Soave David M, Strug Lisa J
Program in Genetics and Genome Biology, Research Institute, The Hospital for Sick Children, Toronto, ON, Canada.
Division of Biostatistics, Dalla Lana School of Public Health, University of Toronto, Toronto, ON, Canada.
Front Genet. 2018 May 22;9:177. doi: 10.3389/fgene.2018.00177. eCollection 2018.

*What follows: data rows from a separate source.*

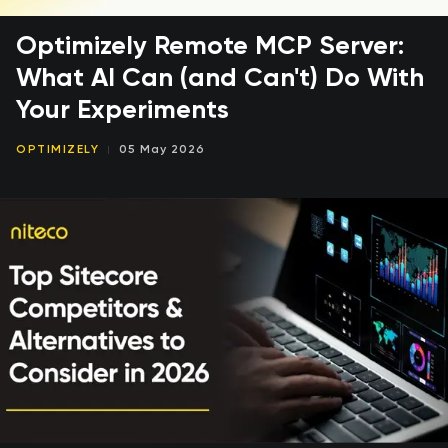
Optimizely Remote MCP Server:
What AI Can (and Can't) Do With
Your Experiments
OPTIMIZELY
05 May 2026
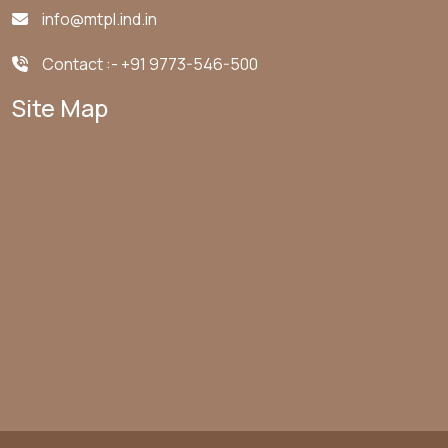
info@mtpl.ind.in
Contact :-
+91 9773-546-500
Site Map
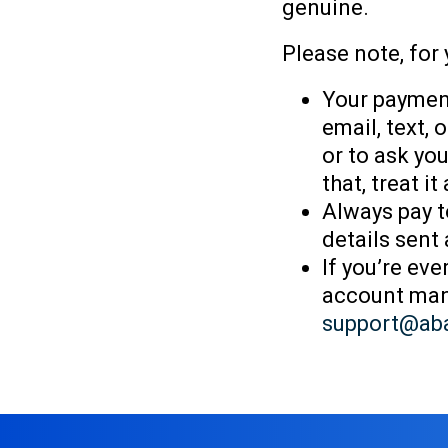
genuine.
Please note, for 
Your payment
email, text,
or to ask you
that, treat i
Always pay t
details sent
If you’re ev
account mana
support@ab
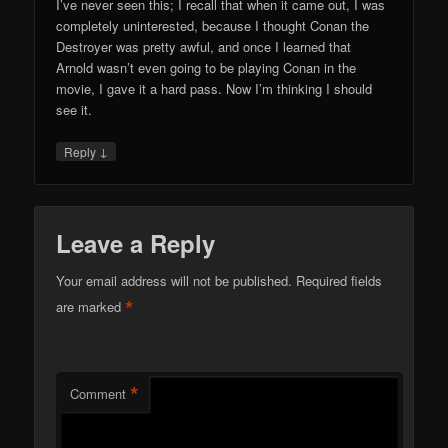
I’ve never seen this; I recall that when it came out, I was
completely uninterested, because I thought Conan the
Destroyer was pretty awful, and once I learned that
Arnold wasn’t even going to be playing Conan in the
movie, I gave it a hard pass. Now I’m thinking I should
see it.
↓
Reply
Leave a Reply
Your email address will not be published.
Required fields
*
are marked
*
Comment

Risk prediction models can translate genetic association findings for clinical decision-making. Most models are evaluated on their ability to discriminate, and the calibration of risk-prediction models is largely overlooked in applications. Models that demonstrate good discrimination in training datasets, if not properly calibrated to produce unbiased estimates of risk, can perform poorly in new patient populations. Poorly calibrated models arise due to missing covariates, such as genetic interactions that may be unknown or not measured. We demonstrate that models omitting interactions can lead to increased bias in predicted risk for patients at the tails of the risk distribution; i.e., those patients who are most likely to be affected by clinical decision making. We propose a new calibration test for Cox risk-prediction models that aggregates martingale residuals for subjects from extreme high and low risk groups with a test statistic maximum chosen by varying which risk groups are included in the extremes. To estimate the empirical significance of our test statistic, we simulate from a Gaussian distribution using the covariance matrix for the grouped sums of martingale residuals. Simulation shows the new test maintains control of type 1 error with improved power over a conventional goodness-of-fit test when risk prediction deviates at the tails of the risk distribution. We apply our method in the development of a prediction model for risk of cystic fibrosis-related diabetes. Our study highlights the importance of assessing calibration and discrimination in predictive modeling, and provides a complementary tool in the assessment of risk model calibration.
风险预测模型能够将基因关联研究结果转化为临床决策依据。大多数模型是根据其区分能力进行评估的,而在实际应用中,风险预测模型的校准在很大程度上被忽视了。在训练数据集中表现出良好区分能力的模型,如果没有经过适当校准以产生无偏风险估计,在新的患者群体中可能表现不佳。校准不佳的模型是由于协变量缺失导致的,比如可能未知或未测量的基因相互作用。我们证明,忽略相互作用的模型会导致风险分布尾部患者预测风险的偏差增加;也就是说,那些最有可能受到临床决策影响的患者。我们为Cox风险预测模型提出了一种新的校准检验方法,该方法通过聚合极端高风险组和低风险组受试者的鞅残差来进行检验,检验统计量的最大值通过改变极端组中包含哪些风险组来选择。为了估计我们检验统计量的经验显著性,我们使用鞅残差分组和的协方差矩阵从高斯分布进行模拟。模拟结果表明,当风险预测在风险分布尾部出现偏差时,新检验方法能够控制第一类错误,且比传统的拟合优度检验具有更高的检验效能。我们将我们的方法应用于囊性纤维化相关糖尿病风险预测模型的开发中。我们的研究强调了在预测建模中评估校准和区分能力的重要性,并为风险模型校准评估提供了一种补充工具。